▸ **Transcribed page contents**:

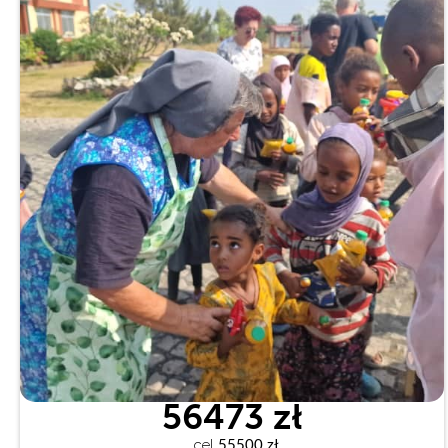
56473 zł
cel
 55500 zł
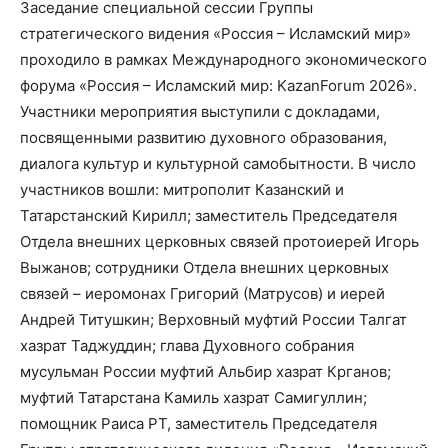
Заседание специальной сессии Группы
стратегического видения «Россия – Исламский мир»
проходило в рамках Международного экономического
форума «Россия – Исламский мир: KazanForum 2026».
Участники мероприятия выступили с докладами,
посвященными развитию духовного образования,
диалога культур и культурной самобытности. В число
участников вошли: митрополит Казанский и
Татарстанский Кирилл; заместитель Председателя
Отдела внешних церковных связей протоиерей Игорь
Выжанов; сотрудники Отдела внешних церковных
связей – иеромонах Григорий (Матрусов) и иерей
Андрей Титушкин; Верховный муфтий России Талгат
хазрат Таджуддин; глава Духовного собрания
мусульман России муфтий Альбир хазрат Крганов;
муфтий Татарстана Камиль хазрат Самигуллин;
помощник Раиса РТ, заместитель Председателя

▸ **Your assignment**:
Reproduce the text of the records above, substituting "хазрет" for every occurrence of "хазрат" and leaving everything else unchanged. Omit the pictures from your output.

▸ **Task result**:
56473 zł
cel
 55500 zł
Заседание специальной сессии Группы
стратегического видения «Россия – Исламский мир»
проходило в рамках Международного экономического
форума «Россия – Исламский мир: KazanForum 2026».
Участники мероприятия выступили с докладами,
посвященными развитию духовного образования,
диалога культур и культурной самобытности. В число
участников вошли: митрополит Казанский и
Татарстанский Кирилл; заместитель Председателя
Отдела внешних церковных связей протоиерей Игорь
Выжанов; сотрудники Отдела внешних церковных
связей – иеромонах Григорий (Матрусов) и иерей
Андрей Титушкин; Верховный муфтий России Талгат
хазрет Таджуддин; глава Духовного собрания
мусульман России муфтий Альбир хазрет Крганов;
муфтий Татарстана Камиль хазрет Самигуллин;
помощник Раиса РТ, заместитель Председателя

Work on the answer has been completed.